Every line below that includes "USDT" counts toward the total. Report that total alone.

### Records for the task:
_ _ _

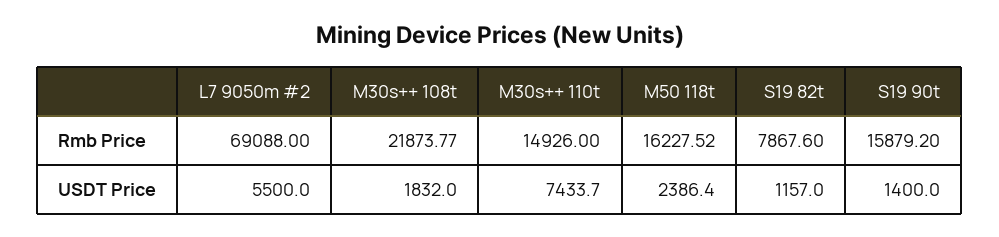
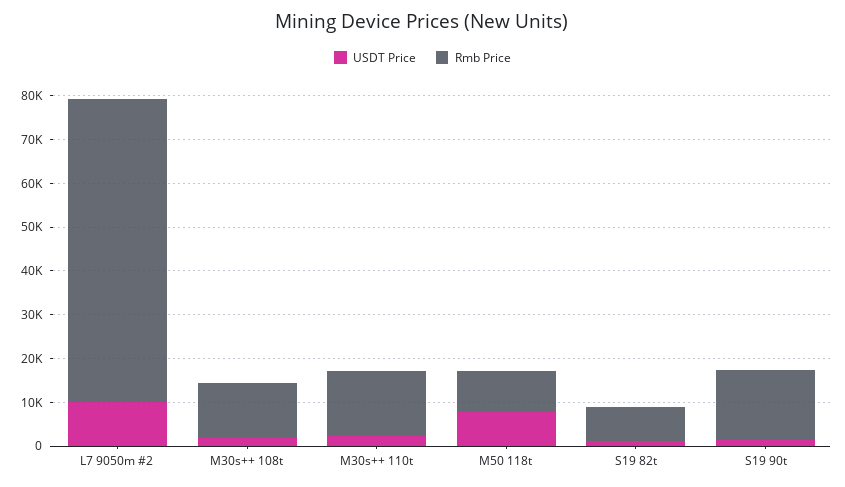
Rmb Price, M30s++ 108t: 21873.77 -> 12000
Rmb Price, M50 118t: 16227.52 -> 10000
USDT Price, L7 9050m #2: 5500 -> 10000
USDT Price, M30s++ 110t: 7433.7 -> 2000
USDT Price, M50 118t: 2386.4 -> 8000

_ _ _

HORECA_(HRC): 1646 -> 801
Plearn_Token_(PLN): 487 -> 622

_ _ _

### Solution:
3